Swarms of robots that use electromagnetic forces to cling together and assume different shapes are being developed by US researchers. The grand goal is to create swarms of microscopic robots capable of morphing into almost any form. Take a look at the below video to see what will be possible in the future when this form of nano-technology is perfected.
No Moving Parts
These prototype robots use electromagnetic forces to move about, communicate, and even share power. One set of robot prototypes are cylindrical, free-wheeling robots with a ring of electromagnets around their edge, which they used to grab hold of one another. By switching these electromagnets on and off, the so-called “claytronic atoms” or “catoms” could securely attach and roll around each other to effect shape shifting. The robot’s wheels were not powered, so they make these robots the first of their type to have no moving parts. The prospects for these tiny robots should they come to be is astonishing. Right now, software not hardware, may be the biggest challenge facing researchers working on these swarming robots.
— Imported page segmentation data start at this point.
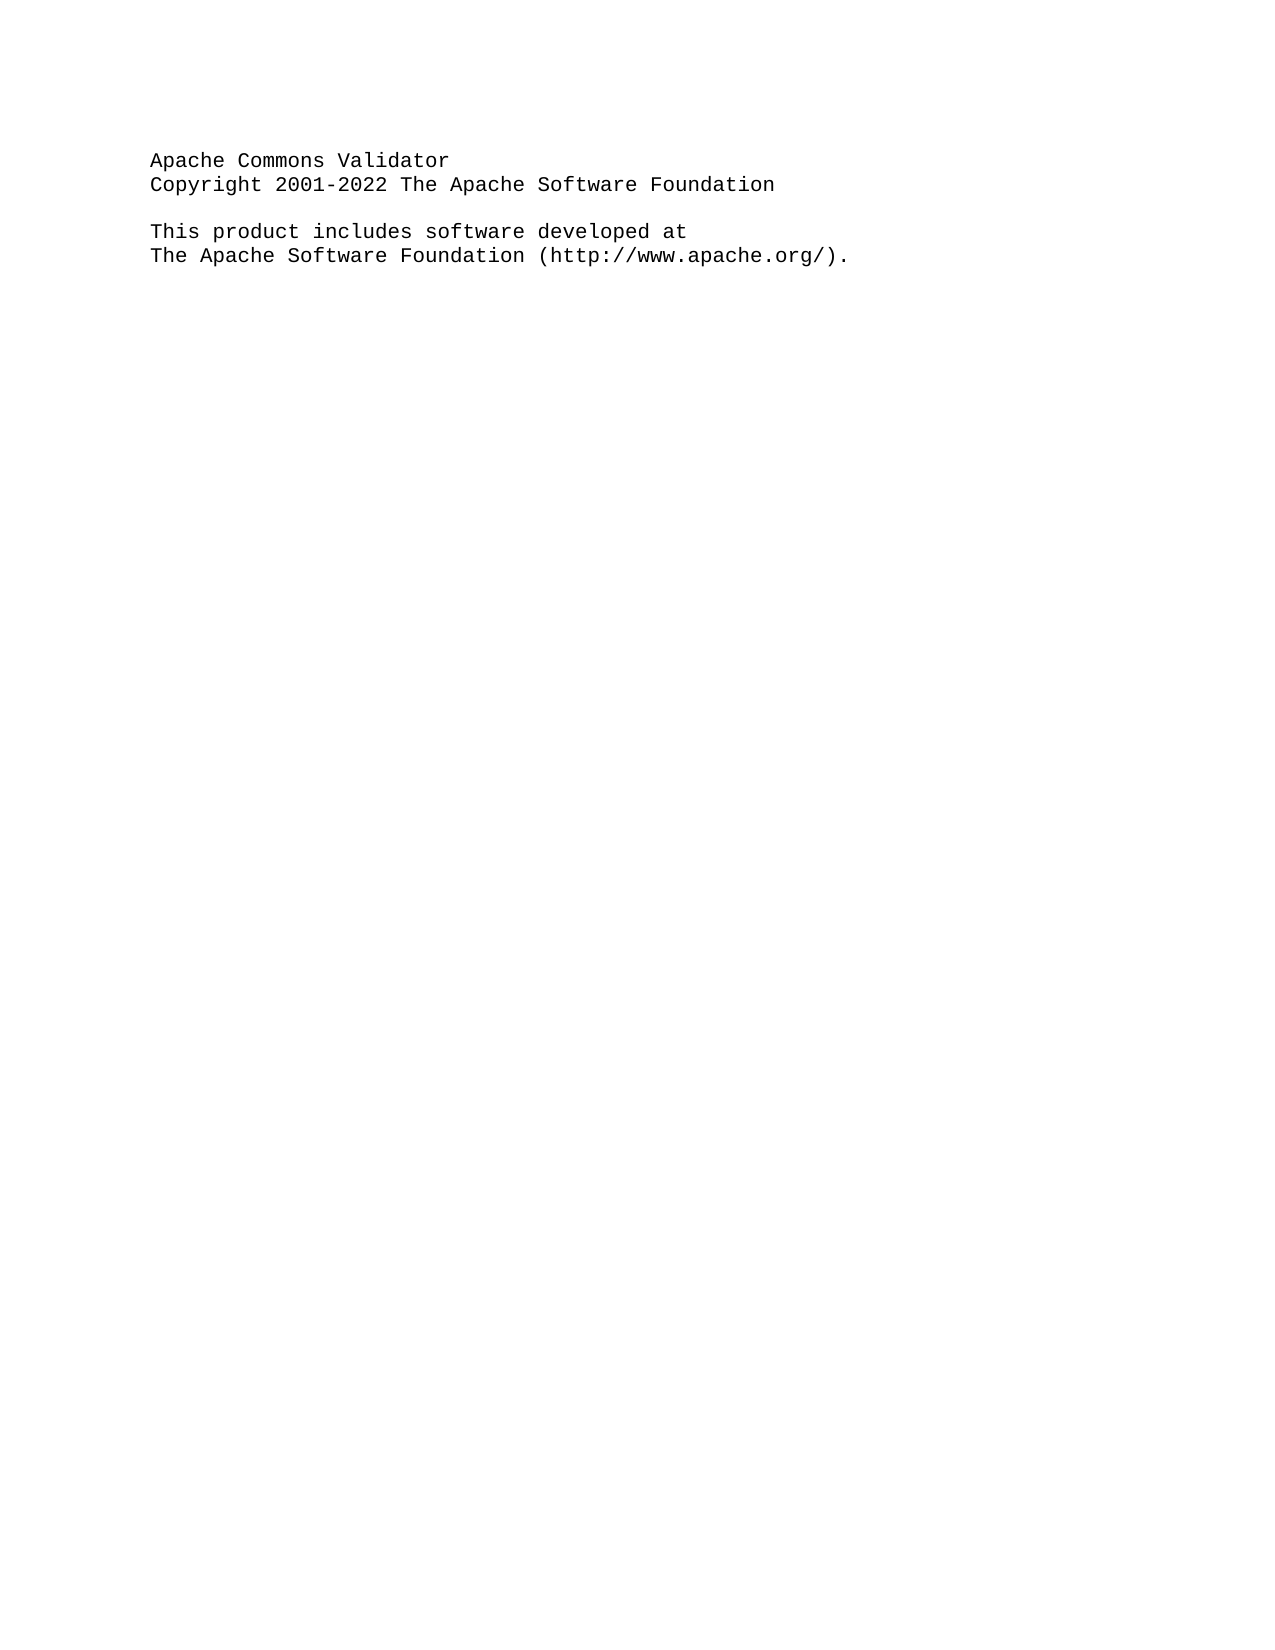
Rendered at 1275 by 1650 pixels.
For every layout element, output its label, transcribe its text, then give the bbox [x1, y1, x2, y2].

text Apache Commons Validator [150, 150, 1125, 174]
text Copyright 2001-2022 The Apache Software Foundation [150, 174, 1125, 197]
text The Apache Software Foundation (http://www.apache.org/). [150, 244, 1125, 268]
text This product includes software developed at [150, 221, 1125, 244]
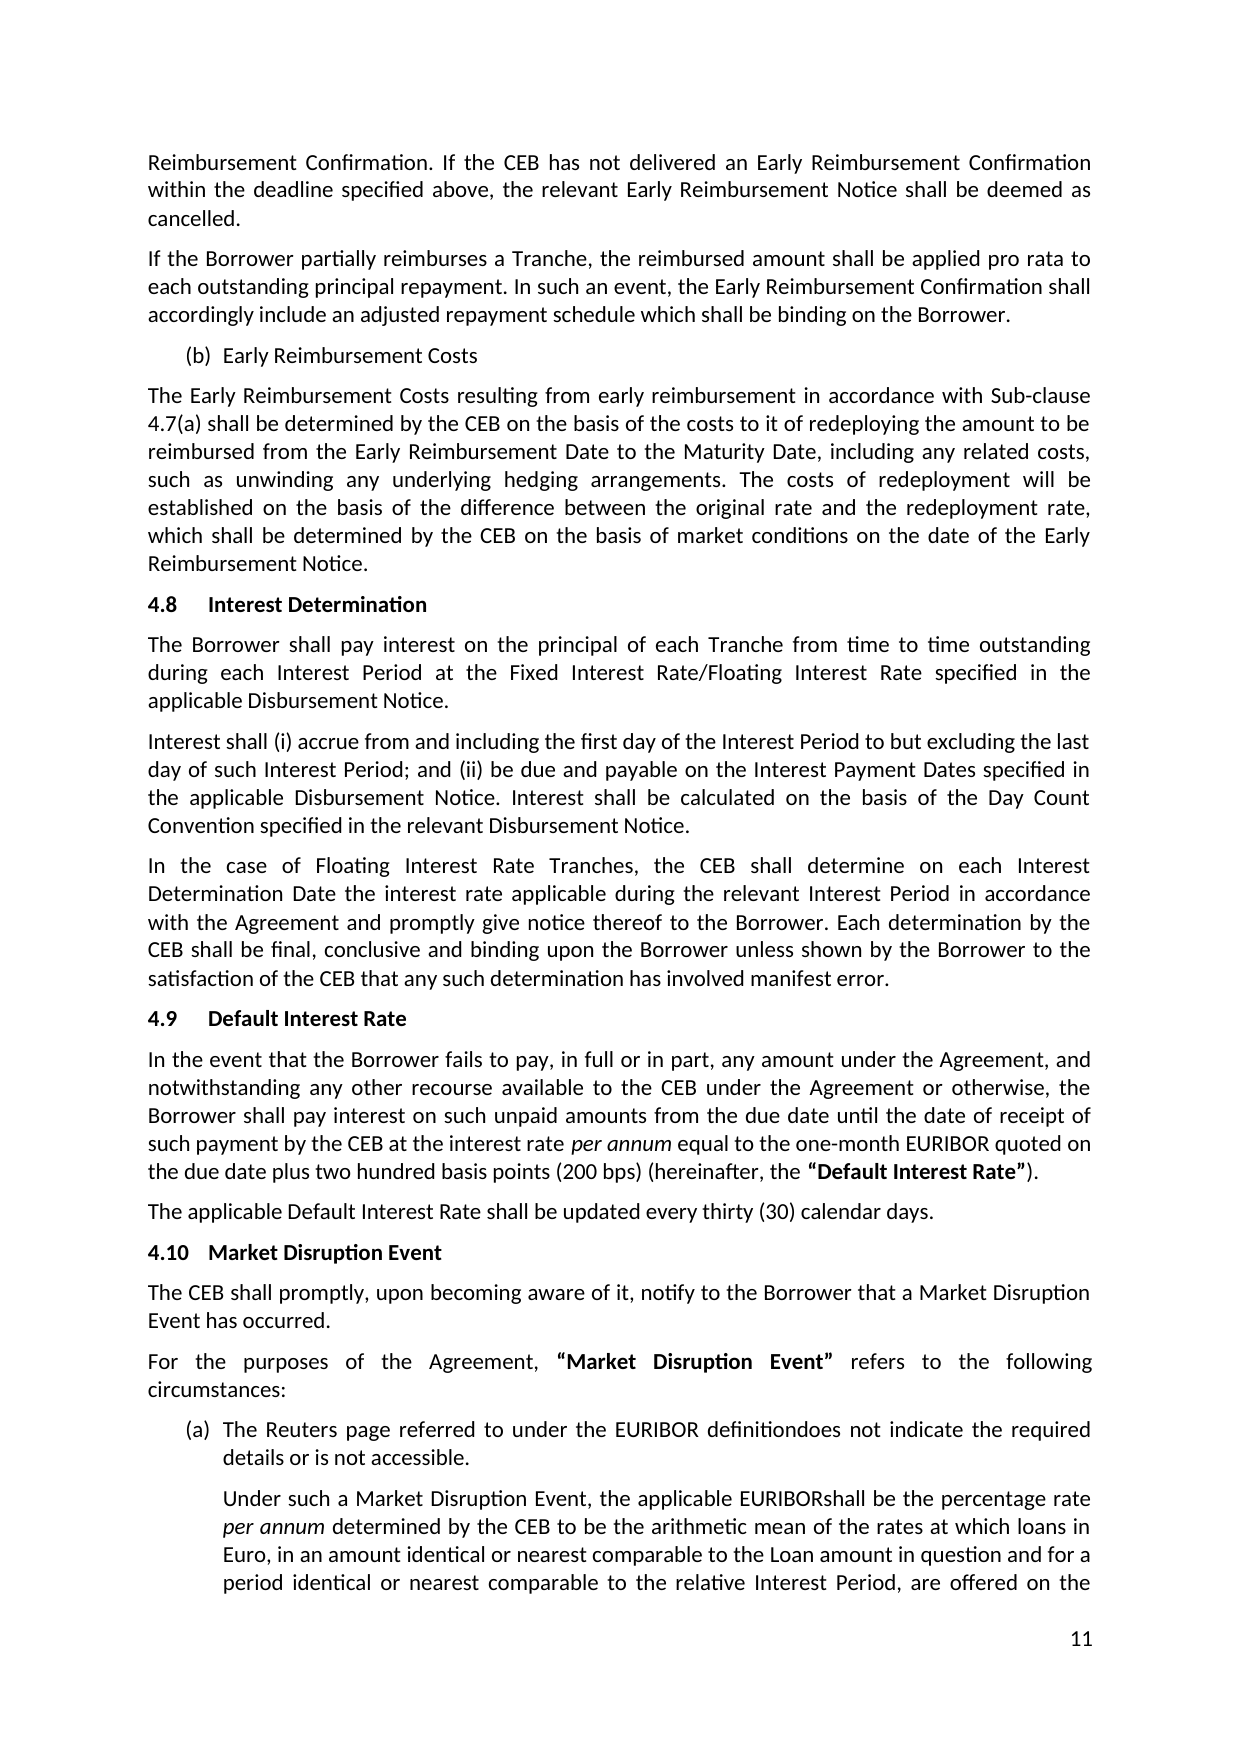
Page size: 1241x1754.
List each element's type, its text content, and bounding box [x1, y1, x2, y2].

list The Reuters page referred to under the EURIBOR definitiondoes not indicate the required details or is not accessible. [185, 1415, 1093, 1471]
text The CEB shall promptly, upon becoming aware of it, notify to the Borrower that a Market Disruption Event has occurred. [148, 1278, 1093, 1334]
text For the purposes of the Agreement, “Market Disruption Event” refers to the following circumstances: [148, 1347, 1093, 1403]
text The applicable Default Interest Rate shall be updated every thirty (30) calendar days. [148, 1197, 1093, 1225]
text If the Borrower partially reimburses a Tranche, the reimbursed amount shall be applied pro rata to each outstanding principal repayment. In such an event, the Early Reimbursement Confirmation shall accordingly include an adjusted repayment schedule which shall be binding on the Borrower. [148, 244, 1093, 328]
text In the event that the Borrower fails to pay, in full or in part, any amount under the Agreement, and notwithstanding any other recourse available to the CEB under the Agreement or otherwise, the Borrower shall pay interest on such unpaid amounts from the due date until the date of receipt of such payment by the CEB at the interest rate per annum equal to the one-month EURIBOR quoted on the due date plus two hundred basis points (200 bps) (hereinafter, the “Default Interest Rate”). [148, 1045, 1093, 1185]
subtitle Interest Determination [148, 590, 1093, 618]
subtitle Market Disruption Event [148, 1238, 1093, 1266]
list Early Reimbursement Costs [185, 341, 1093, 369]
text The Borrower shall pay interest on the principal of each Tranche from time to time outstanding during each Interest Period at the Fixed Interest Rate/Floating Interest Rate specified in the applicable Disbursement Notice. [148, 630, 1093, 714]
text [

Claytronics is an idea for a set of tiny robots able to reform themselves into an infinite number of shapes. Seth Goldstein, an associate professor at Carnegie Mellon, has been working to create thousands of these tiny robots that can be manipulated with electromagnetic forces to create various forms.
The idea is that each tiny robot can autonomously move into position relative to the others. It’s basically programmable form matter! Shape shipping robots could be programmed to create any 3-D shape, human, furniture, and game pieces. “The research path from here to having millions of these working together to form a 3D replica of you in my office is going to be a long and circuitous route,” says Goldstein. The robots cannot communicate and must act only on what they can see around them. They follow simple rules to fulfil their task – mimicking the way insects work together in a swarm.
When will these shape-shifting robots leave the lab and enter our lives? It’s difficult to put an exact timeline on it, but Goldstein said he expects to see them functioning in the real world within five to 25 years. The next step could be in developing self-replicating forms. Robots that would mimic life. In fact people are working on this project right now.
Hod Lipson and colleagues at Cornell University in Ithaca, New York, built a self-replicating device using small mechanical building blocks that can swivel, and also attach themselves to one another using electromagnets. This device can build an exact copy of itself. Is this potentially dangerous?
Well, if you remember the bad guy robot in Terminator-2 was a shape-shifting robot, you might think twice.